Mr Mahama’s suggestion joins a similar proposal put forth by financial analyst Joe Jackson recently when he spoke on Class FM’s Executive Breakfast Show.
According to him, it would be appropriate for the government to use part of the GHS1 billion allocated to the Coronavirus Alleviation Programme, to take the CST burden off the ordinary Ghanaian since mobile phones have become a very key tool in the midst of the pandemic.
“In this current regime of a lockdown, our biggest tool is our phone and yet the cost of making phone calls is still the same, there’s still a Communication Service Tax sitting in there.
“So, I’m suggesting that for this period, some of that fund, that money should be applied to removing the CST with respect to voice and data to the point where the vulnerable person, that informal person, that SME, that kayayei who were packed into the vehicle on the way to Walewale, they can feel an immediate impact”, Mr Jackson told Benjamin Akakpo on Tuesday.
In his fourth address to the nation, through which he announced a partial shutdown of the Greater Accra and Greater Kumasi, as part of measures to contain the spread of the disease which has killed five people out of two hundred and four confirmed cases so far, the President said: “Fellow Ghanaians, we are in this together, and the government will stand by you”.

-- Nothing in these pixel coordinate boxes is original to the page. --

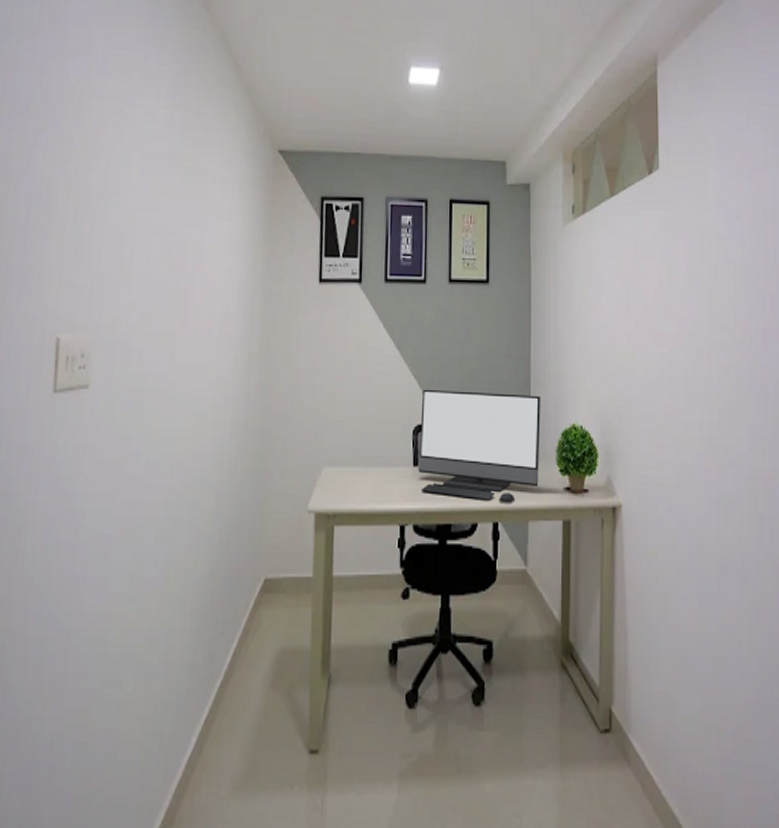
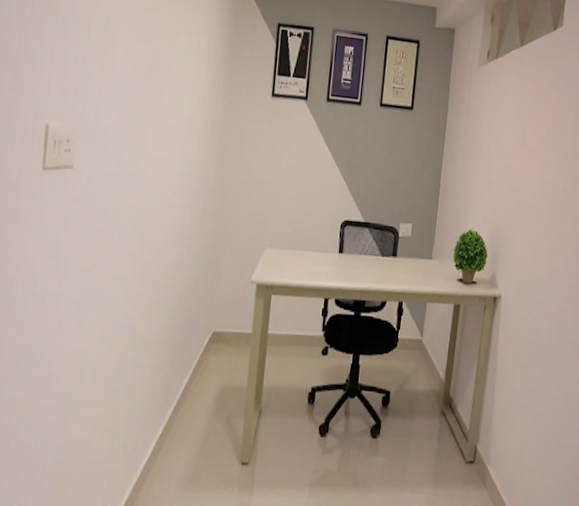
monitor: present [418,389,541,503] -> none [342,192,446,288]

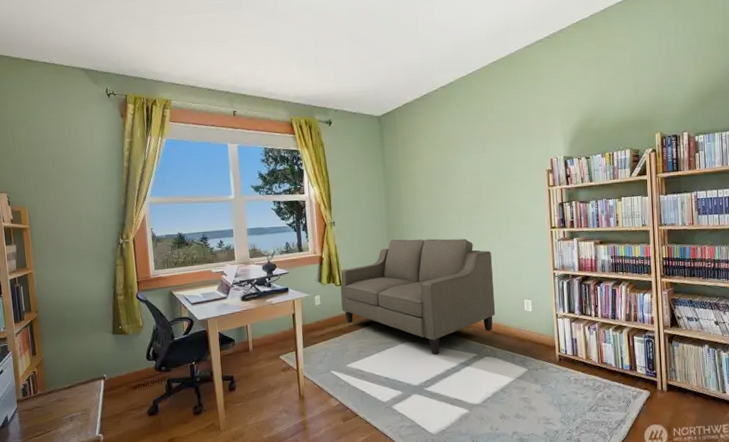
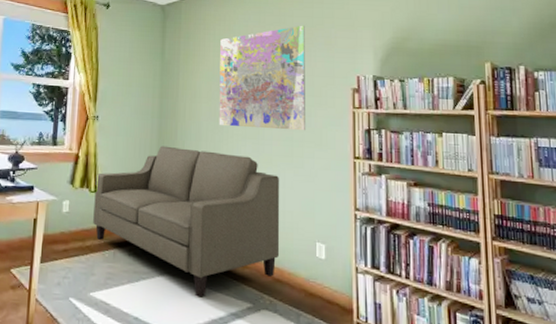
map: none [432,119,510,216] -> present [219,25,305,131]

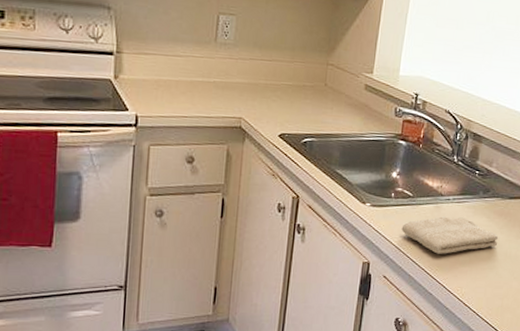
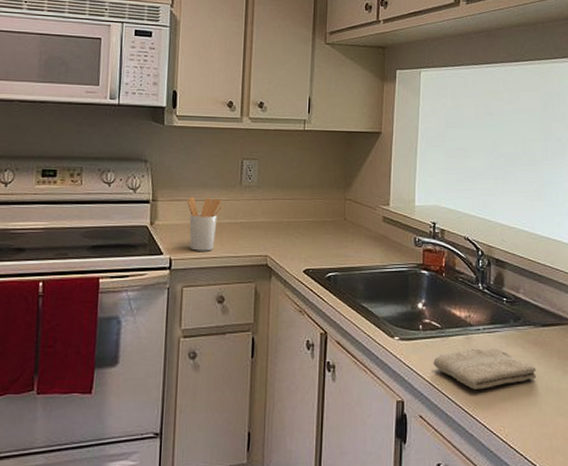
utensil holder: none [156,51,196,110] -> present [187,197,223,251]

“We are aware that there will be discomfort and difficulties for all of us over the next couple of weeks. As a responsive government, we will continue to implement bold measures to mitigate the impact of the coronavirus on businesses and households and ensure that job losses are minimised.
“The Minister of Finance has been directed by me, to prepare, for approval by Parliament, a Coronavirus Alleviation Programme to address the disruption in economic activities, the hardship of our people, and to rescue and revitalise our industries. He will, then, immediately make available a minimum of one billion cedis (GHS1 billion) to households and businesses, particularly small and medium scale enterprises.

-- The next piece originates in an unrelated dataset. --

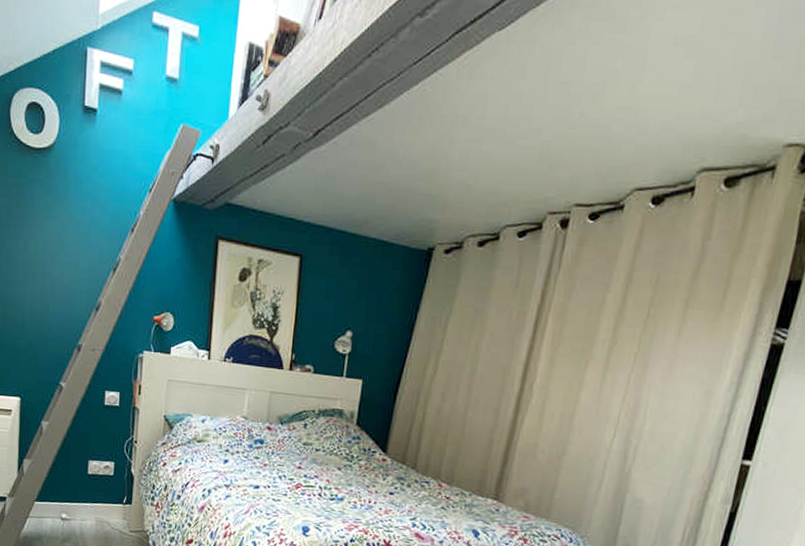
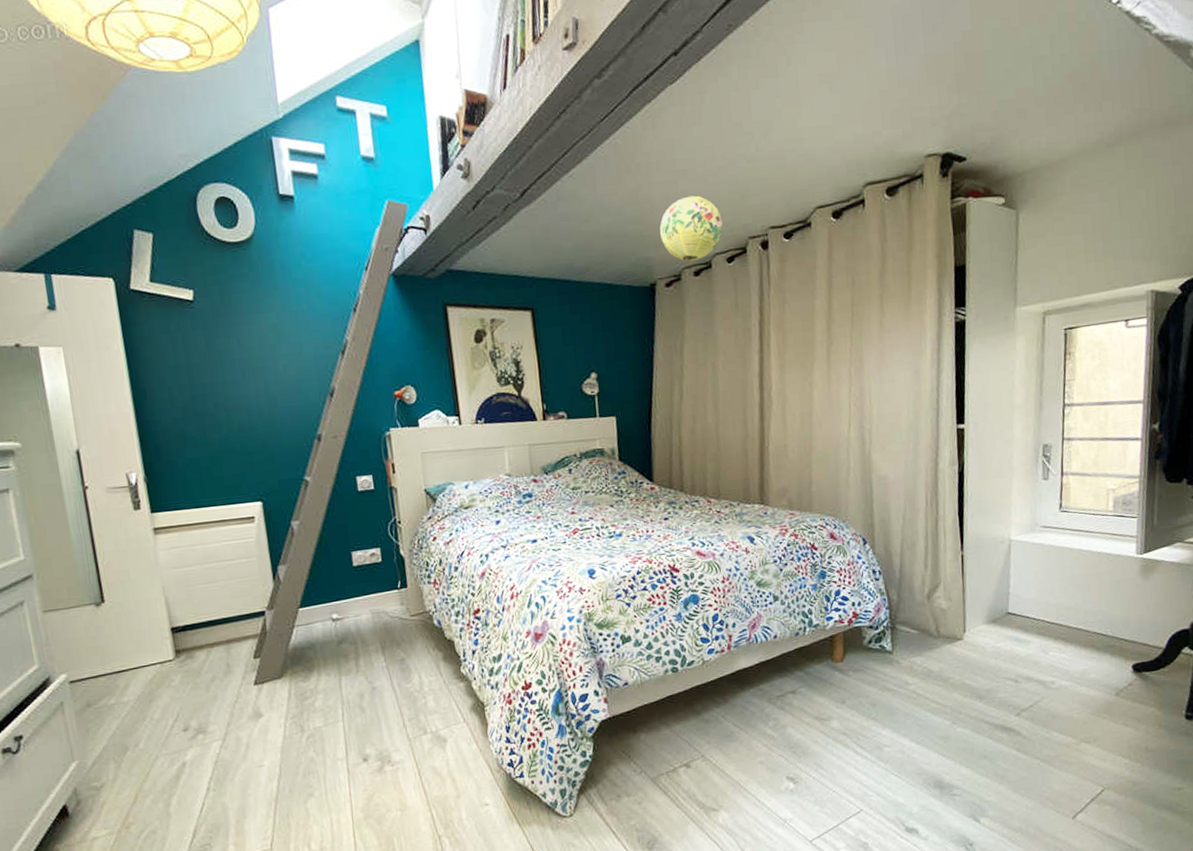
paper lantern: none [450,158,523,230] -> present [660,195,723,262]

“The commercial banks are, in addition, responding to the Bank of Ghana’s 1.5% decrease in the Policy Rate and 2% in reserve requirement with a three billion-cedi (GHS3 billion) facility, to support industry especially in the pharmaceutical, hospitality, service and manufacturing sectors.
“We are providing additional relief, such as extension of the tax filing date from April to June; a two per cent (2%) reduction of interest rates by banks, effective 1st April, 2020; the granting by the banks of a six (6) month moratorium of principal repayments to entities in the airline and hospitality industries, i.e. hotels, restaurants, car rentals, food vendors, taxis, and uber operators. All other sector credit exposures will be reviewed on a case by case basis; mobile money users can send up to one hundred cedis (GHS100) for free; and a one hundred per cent (100%) to three hundred per cent (300%) increase in the daily transaction limits for mobile money transactions”, he said.
The President also said his government will bring the economy back on track post-coronavirus.
“Fellow Ghanaians, with the Bank of Ghana predicting a worst-case GDP growth rate scenario of 2.5% for 2020, should the virus continue to linger for the rest of the year, the effects on our economy would be dire. However, as we have demonstrated over the course of the last three years, where we inherited an economy that was growing at 3.4% and transformed it into one which has grown by an average of 7% over the last three (3) years, I assure you that we know what to do to bring back our economy back to life. What we do not know how to do is to bring people back to life”.